Determinare la necessità della profilassi post-esposizione all’HIV dopo un’esposizione professionale. Questo algoritmo ha lo scopo di guidare le decisioni iniziali sulla profilassi post-esposizione e dovrebbe essere usato insieme ad altre indicazioni fornite nel rapporto pubblicato sulla gestione degli operatori sanitari esposti all’HIV. (AIDS = sindrome da immunodeficienza acquisita; EC = codice di esposizione; HIV = virus dell’immunodeficienza umana; HIV SC = codice di stato dell’HIV; PCR = reazione a catena della polimerasi; PEP = profilassi post-esposizione.)
Quella notte, mi sono fatto prelevare il sangue e ho ricevuto le prime dosi di tripla terapia. La mattina dopo, ero inserita nel piano post-esposizione della mia scuola di medicina, e io e mio marito abbiamo incontrato l’operatore sanitario della scuola. La mia puntura d’ago sarebbe stata registrata in modo anonimo all’interno della scuola.
“Vediamo altri studenti a cui succede questo”, ha detto l’infermiera della scuola, “Non sei sola”. Mi sentivo sola, però, e mi preoccupavo di come il mio matrimonio ne avrebbe risentito.

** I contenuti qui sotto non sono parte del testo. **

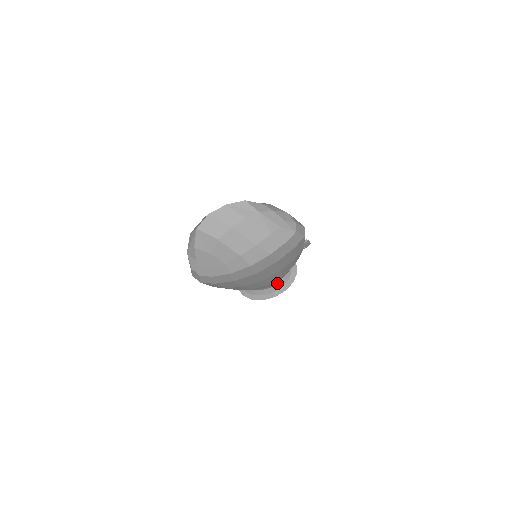
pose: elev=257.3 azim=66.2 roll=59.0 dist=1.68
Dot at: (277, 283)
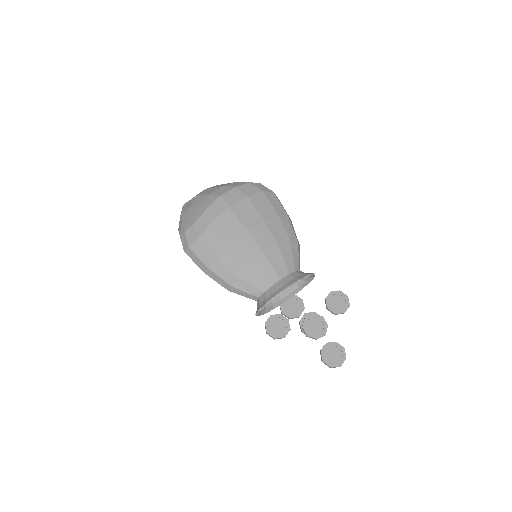
Dot at: (288, 275)
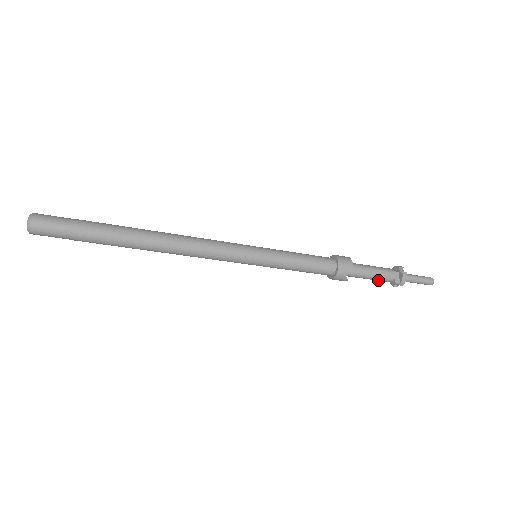
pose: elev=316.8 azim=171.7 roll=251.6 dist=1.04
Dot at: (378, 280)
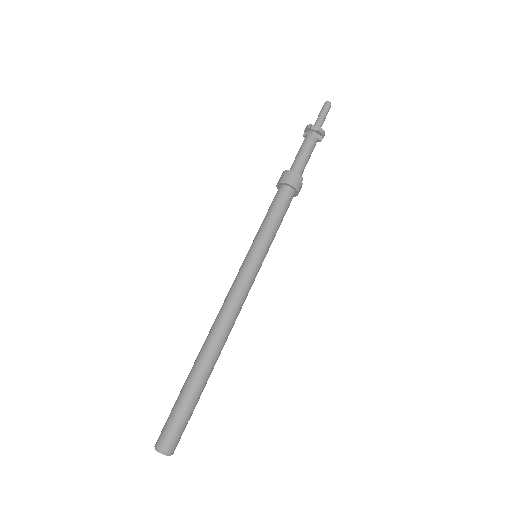
Dot at: occluded
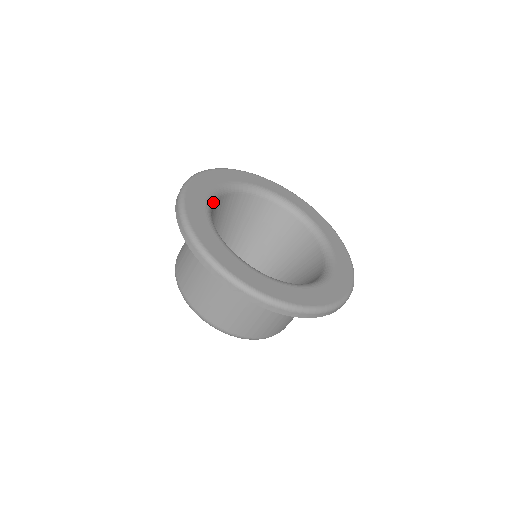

Rivisitai la letteratura e lessi gli effetti collaterali dei miei farmaci. Mi convinsi che se avessi preso le pillole non avrei preso l’HIV. Avevo paura e non volevo dirlo a nessuno. Ho comprato dei portapillole abbastanza piccoli da entrare nelle tasche del mio camice bianco, così nessuno l’avrebbe saputo. Ho preso le pillole per quattro settimane, esattamente come prescritto.
Poi, ho aspettato.
Anche se sono passati più di due anni, voglio continuare a fare gli esami del sangue solo per sentire la parola “negativo”. Mi sento come una sopravvissuta a qualcosa di terribile, qualcosa che vorrei poter dimenticare. Sono arrabbiata con me stessa per essermi sentita imbarazzata per quello che è successo, e ora sono più attenta. Ancora più importante, sono più compassionevole con coloro per i quali la paura è una realtà.